Additionally, he replied with an attached PDF that fully outlines my township's guidelines for finished basements. At the very beginning of the document was this:



> As per Pennsylvania Uniform Construction Code, building permits are not required for non-structural based alterations. It is the owner’s and contractor’s responsibility to assure code compliance of a nonstructural based alteration.
> 
> Finished basements must be constructed in strict conformance with these details and the 2006 International Residential Code (IRC). For requirements, details and information not contained herein, you must consult the IRC.


----------



## Scuba_Dave

Missy hasn't been back to the site since the 14th 

Question, what about dormers with knee walls?
I was under the impression that a certain % must be at "x" height
Of course that doesn't matter if the entire ceiling is too low


----------



## jpsmith

She may be lurking, plus I figured it would be good to post my experience for posterity. I mean, I found this site by web-searching similar questions.

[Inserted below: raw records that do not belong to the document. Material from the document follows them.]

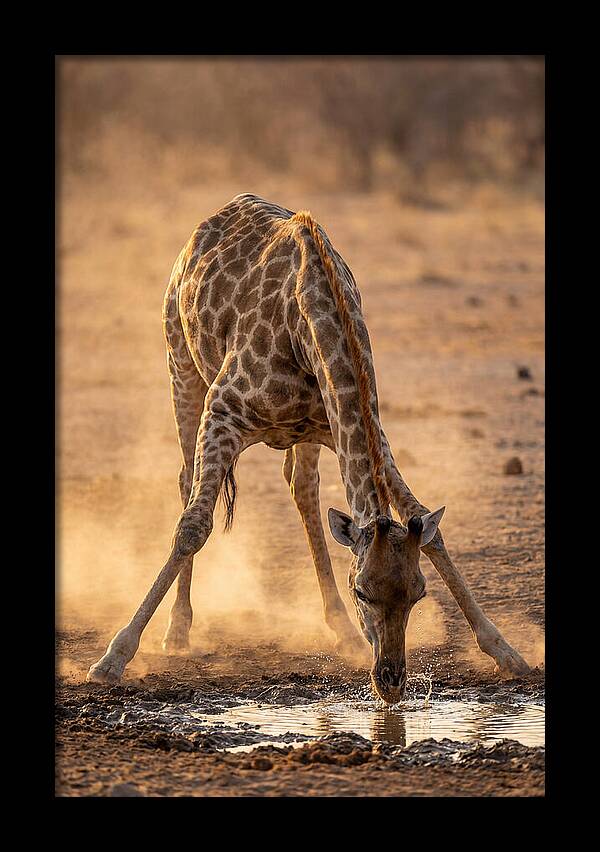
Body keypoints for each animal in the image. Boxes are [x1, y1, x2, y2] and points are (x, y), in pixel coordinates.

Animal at [86, 193, 530, 699]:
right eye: (362, 590)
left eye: (418, 592)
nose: (391, 681)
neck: (312, 323)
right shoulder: (222, 412)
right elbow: (193, 527)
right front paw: (114, 657)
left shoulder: (359, 428)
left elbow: (429, 530)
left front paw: (506, 651)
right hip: (180, 366)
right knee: (186, 484)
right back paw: (178, 631)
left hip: (305, 434)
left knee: (302, 489)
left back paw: (341, 631)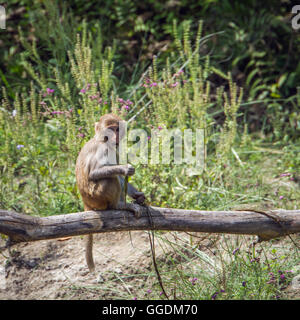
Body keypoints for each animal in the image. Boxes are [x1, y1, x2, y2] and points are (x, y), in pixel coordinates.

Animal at [75, 113, 145, 272]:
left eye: (117, 129)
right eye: (110, 129)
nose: (114, 137)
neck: (102, 140)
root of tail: (86, 201)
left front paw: (138, 195)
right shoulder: (103, 149)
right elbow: (94, 173)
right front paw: (125, 168)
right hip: (97, 196)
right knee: (110, 178)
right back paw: (118, 206)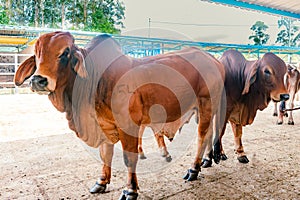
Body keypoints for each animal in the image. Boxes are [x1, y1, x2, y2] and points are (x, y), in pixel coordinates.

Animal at [14, 32, 225, 199]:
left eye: (65, 52)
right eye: (36, 54)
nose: (38, 80)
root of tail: (214, 60)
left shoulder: (128, 126)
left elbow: (129, 158)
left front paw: (130, 190)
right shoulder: (104, 125)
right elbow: (105, 154)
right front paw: (101, 182)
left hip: (207, 104)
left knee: (202, 136)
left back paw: (193, 169)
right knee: (208, 135)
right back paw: (206, 161)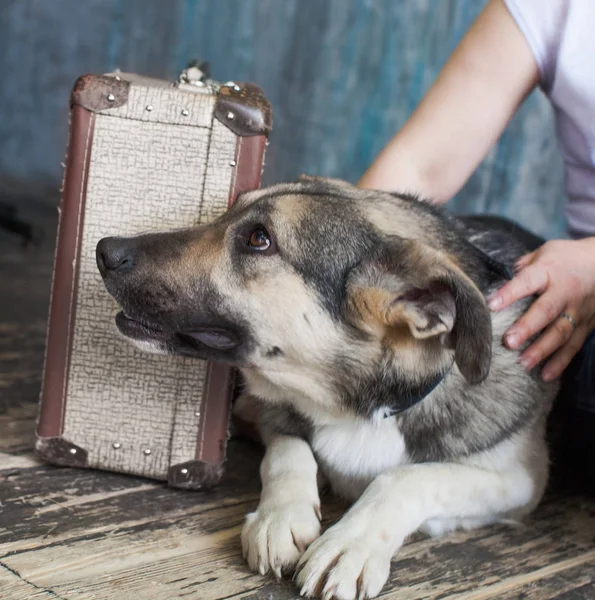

I've heard the "certain percentage" rule for ceiling height, too, but it's not mentioned in my township's basement details PDF. It simply says, "Basement ceiling heights shall not be less than 7'-0". Structural members spaced at 4'-0" or more may project a maximum of 6" below the required ceiling height."


----------



## gbwillner

I have a similar question and problem as the original poster. I want to finish my basement, where I have sloped floors (the house was built in 1903). Near the center of the room, the floor-joist height is about 7'3". However, near the exterior walls, it is more like 6'6". Do I call the ceiling height, which must be 7', an average of each living space? Do I just use the minimum height, which is really only in a small area?
Furthermore, if I do get a variance (I want to build another bedroom since I have a secondary door to the yard), what do I have to do to call this "living space" when I sell the house?

Thanks!


----------